STATEMENT OF CONRAD EGAN
PRESIDENT, NATIONAL HOUSING CONFERENCE
TO THE HOUSE GOVERNMENT REFORM SUBCOMMITTEE ON
FEDERALISM AND THE CENSUS
FEBRUARY 15, 2006
Thank you, Mr. Chairman, for the opportunity to present today, principally as the former Executive Director of the Congressionally chartered Millennial Housing Commission. With your permission I would like to place the Commission’s Report into the official record of this hearing.
In the report the Commission presented to Congress in May, 2002, there are two major recommendations to improve the Public Housing and Housing Choice Voucher Programs.
First, the Commission recommends a gradual transition from the current agency based system to a property based system, with subsidies flowing to specific properties based on the rents that they would command, after any needed renovation, in the conventional real estate market. This transformation would enable Public Housing Authorities to rehabilitate properties using funds raised in the private capital markets.

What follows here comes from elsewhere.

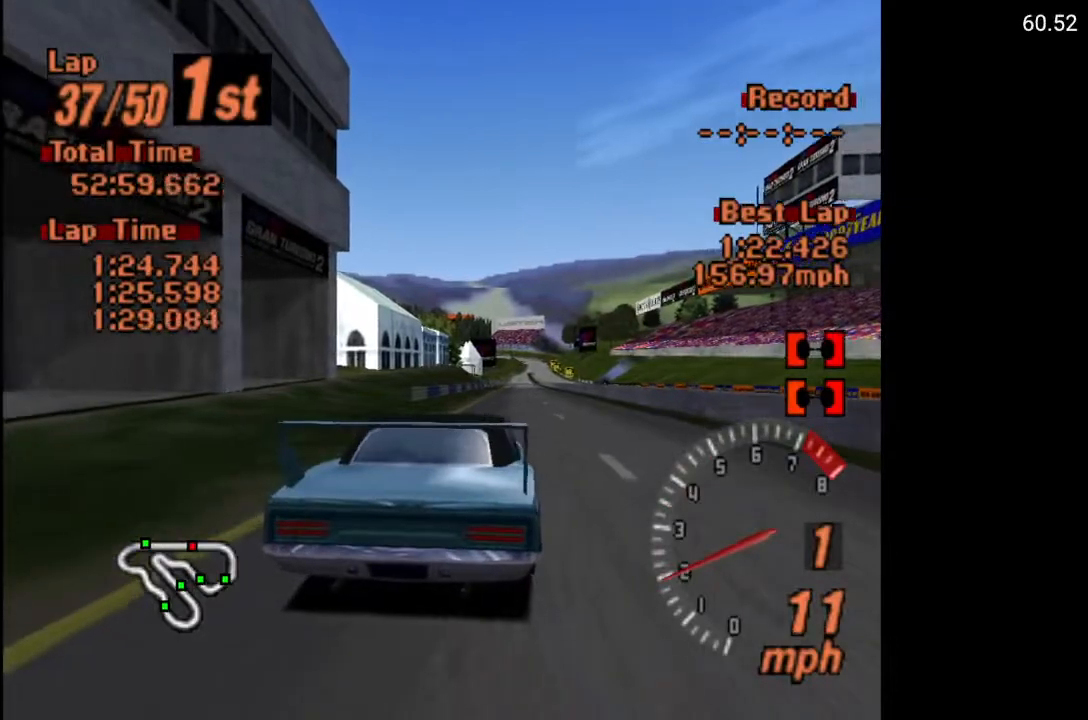
{"buttons": [], "left_stick": "right", "right_stick": "up-left", "events": [[67, "right_stick", "center"], [117, "right_stick", "up"], [200, "left_stick", "down"], [233, "right_stick", "right"], [283, "left_stick", "left"], [333, "right_stick", "down"], [350, "left_stick", "up"], [433, "left_stick", "right"], [467, "right_stick", "up-left"]]}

Second, the Commission recommends, principally for the Housing Choice Voucher Program, measures to match voucher holders with services that complement efforts to support employment and other opportunities. Most importantly, the Commission asserts that the Housing Choice Voucher Program is distinctly worthy of additional funding in substantial annual increments.
In the remainder of my statement let me focus on the first recommendation where the Commission specifically recommends the application of private real estate principles.

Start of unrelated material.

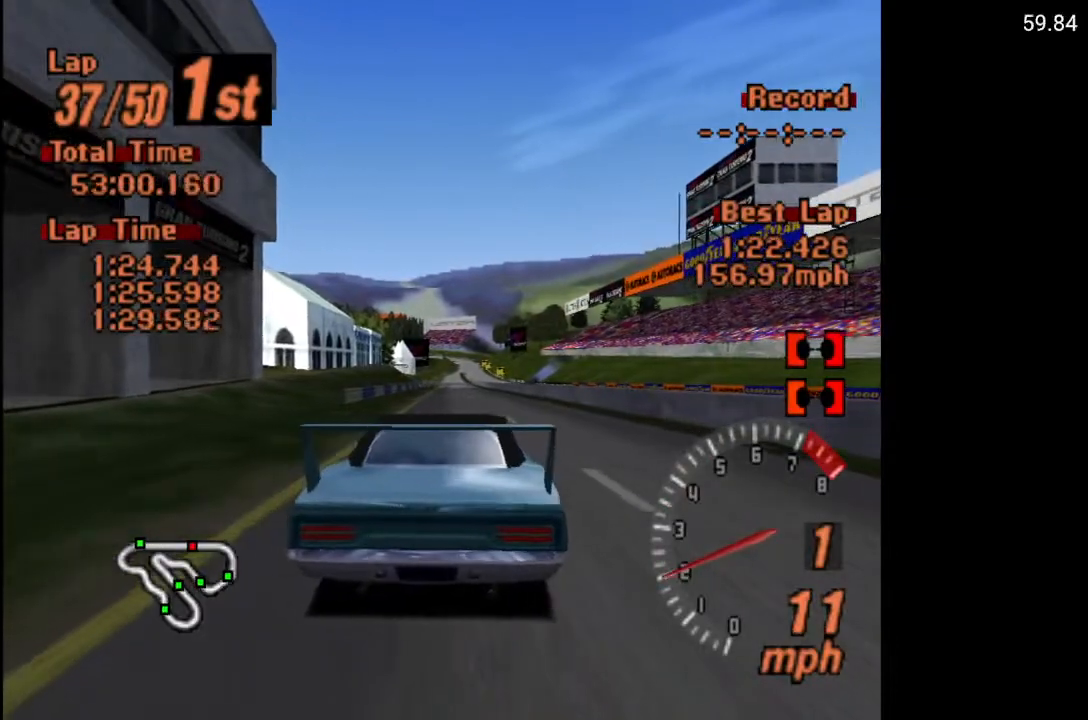
{"buttons": [], "left_stick": "center", "right_stick": "center", "events": [[17, "right_stick", "up"], [67, "left_stick", "left"], [83, "right_stick", "right"], [167, "left_stick", "up"], [167, "right_stick", "down"], [283, "left_stick", "right"], [300, "right_stick", "up"], [400, "right_stick", "center"], [433, "left_stick", "center"]]}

First, a comprehensive approach is recommended for severely distressed properties. Some public housing properties are in such poor condition or are so poorly located that they do not warrant additional investment. These properties are good candidates for demolition and replacement with vouchers or hard units. The HOPE VI program must be maintained principally because the private sector is typically unable to provide the “first in” capital necessary to attract additional, significantly greater investments for these properties.
Second, much of the remaining public housing inventory would shift, over time, to the property based financing model by converting operating and capital funding to long-term contracts linked to each public housing property. These contracts would provide reliable funding to cover operating costs, debt service on loans for capital costs, and replacement reserves. Subsidy levels would be based on each property’s market rent. Capital improvements would be financed through loans secured by a mortgage, which could be backed by FHA mortgage insurance. No additional support should be necessary for the majority of Public Housing properties.
Property based financing is not, however, appropriate in all cases. For small properties and for those whose capital needs require rents substantially above market-based rent levels, the alternatives include using the HOPE VI Program, agency based financing and additional housing development vehicles including Low Income Housing Tax Credits and housing grant programs. Public Housing Authorities should, therefore, continue to be able to leverage some of their subsidy funds by using various agency based mechanisms.
A property based financing strategy would be appropriate for most properties and has several merits. The long-term costs of this capital improvement approach would likely be lower than the current approach. Improvements can occur quickly, before properties deteriorate further. Finally, property based financing provides another level of operational oversight from lenders and investors, thus substituting standard real estate practice for HUD oversight.
The Millennial Housing Commission’s basic recommendation in this area is that the Public Housing Authorities must be permitted and encouraged to utilize the private sector’s financial resources by converting their developments to a property based model, like the rest of the world of real estate.
Thank you, Mr. Chairman, for the opportunity to make this presentation.